The scatter plot is named OBS-BKG (i.e., Observation Minus Background [OMB]), and it depicts a map of snow depth results. Blue points indicate locations where the observed values are less than the background values, and red points indicate locations where the observed values are greater than the background values. The title lists the mean and standard deviation of the absolute value of the OMB values.

The histogram plots OMB values on the x-axis and frequency density values on the y-axis. The title of the histogram lists the mean and standard deviation of the real value of the OMB values.

Table 2.6 Snow Depth Plots for 2000-01-04

2.2.6.5.1.1. Downloading the Plots

Note

There are many options for viewing plots, and instructions for this are highly machine dependent. Users should view the data transfer documentation for their system to secure copy files from a remote system (such as RDHPCS) to their local system. The instructions provided here apply to the Land DA training platform and may not be relevant on other platforms.

Open a new terminal window.
Type bash to ensure a bash shell.
Add your private key (e.g., ssh-add ~/.ssh/id_ed25519_student1).
For each directory of plots, run:
```
rsync -v --rsh "ssh student#@137.75.93.46 ssh" ubuntu@controller:/home/ubuntu/exp_case/cadre1_lnd_era5_ims/com_dir/landda.202501##/plot/* plots/202501##
```
In the command, replace:
- student# with your actual student number,
- landda.202501## with the cycle date, and
- plots/202501##/ with the correct cycle date.

This will create a plots directory and cycle subdirectory in your current working directory and download the plots.

2.2.7. Appendix

2.2.7.1. Building the Executables

The executables come pre-built in the Land DA Container.

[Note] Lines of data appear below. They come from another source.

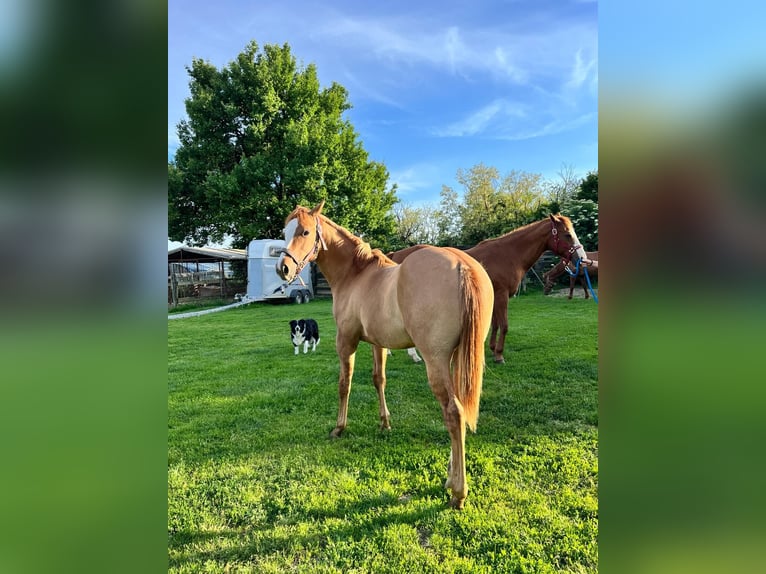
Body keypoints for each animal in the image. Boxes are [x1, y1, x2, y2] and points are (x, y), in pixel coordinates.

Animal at [276, 202, 492, 508]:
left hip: (436, 361)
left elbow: (344, 384)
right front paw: (385, 423)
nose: (283, 269)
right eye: (284, 232)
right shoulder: (378, 344)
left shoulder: (346, 342)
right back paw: (451, 478)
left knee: (454, 413)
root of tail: (463, 265)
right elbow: (379, 380)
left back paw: (458, 492)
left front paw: (339, 428)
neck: (356, 275)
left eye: (305, 231)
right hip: (457, 359)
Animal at [392, 216, 592, 364]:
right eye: (567, 234)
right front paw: (499, 355)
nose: (583, 258)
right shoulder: (502, 296)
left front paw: (492, 348)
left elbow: (495, 324)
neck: (507, 254)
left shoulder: (495, 296)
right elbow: (504, 325)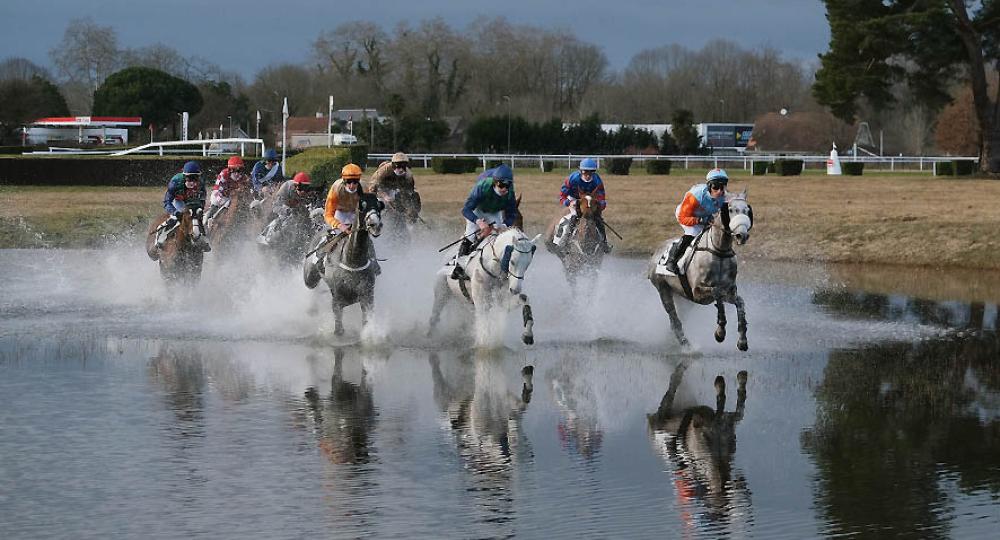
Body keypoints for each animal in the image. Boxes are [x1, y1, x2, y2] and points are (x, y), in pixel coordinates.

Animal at [648, 190, 752, 350]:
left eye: (747, 210)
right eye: (730, 210)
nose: (742, 235)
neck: (719, 251)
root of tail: (656, 253)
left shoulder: (728, 291)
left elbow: (739, 303)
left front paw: (742, 341)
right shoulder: (697, 292)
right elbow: (716, 292)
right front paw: (720, 332)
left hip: (683, 297)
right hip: (663, 289)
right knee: (674, 320)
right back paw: (686, 344)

However, users who are curious about building the executables using the app_build.sh script can follow the instructions here.

Shell into the container.

singularity shell -B /home:/home /home/ubuntu/ubuntu22.04-intel-landda-cadre25.img

Go to the land-DA_workflow directory in the container.
```
cd /home/ubuntu/land-DA_workflow/sorc
```

Set up the environment by sourcing the container’s spack-stack installation and loading the container modulefiles.

source /opt/spack-stack/spack-stack-1.6.0/envs/fms-2024.01/.bashenv-fms
module use ../modulefiles
module load build_singularity_intel

Build the model using app_build.sh. Users must select either the ATML configuration (-a=ATML) or the LND configuration when building. Users indicate that the platform (-p) is a container using the -p=singularity argument. Conda was pre-built in previous steps, so users should include the --conda=off argument to avoid rebuilding it. The --build option keeps the executables in the build directory under bin.
```
# Build ATML configuration (Noah-MP + FV3)
./app_build.sh -p=singularity -a=ATML --conda=off --build

# Build LND configuration (Noah-MP + DATM)
./app_build.sh -p=singularity --conda=off --build
```

Note

The parm/run_container_executable.sh script looks for the executables built by the app_build.sh script. If users decide not to use this script to build the ATML exectuables, then the run_container_executable.sh script will need to point to the location of the prebuilt executables:

Pre-built LND executable: /opt/land-DA_workflow/install/bin
Pre-built ATML executable: /opt/land-DA_workflow/sorc/build-atml/bin/.

After building the executables, type exit and continue to Section 2.2.5: Configure the Experiment.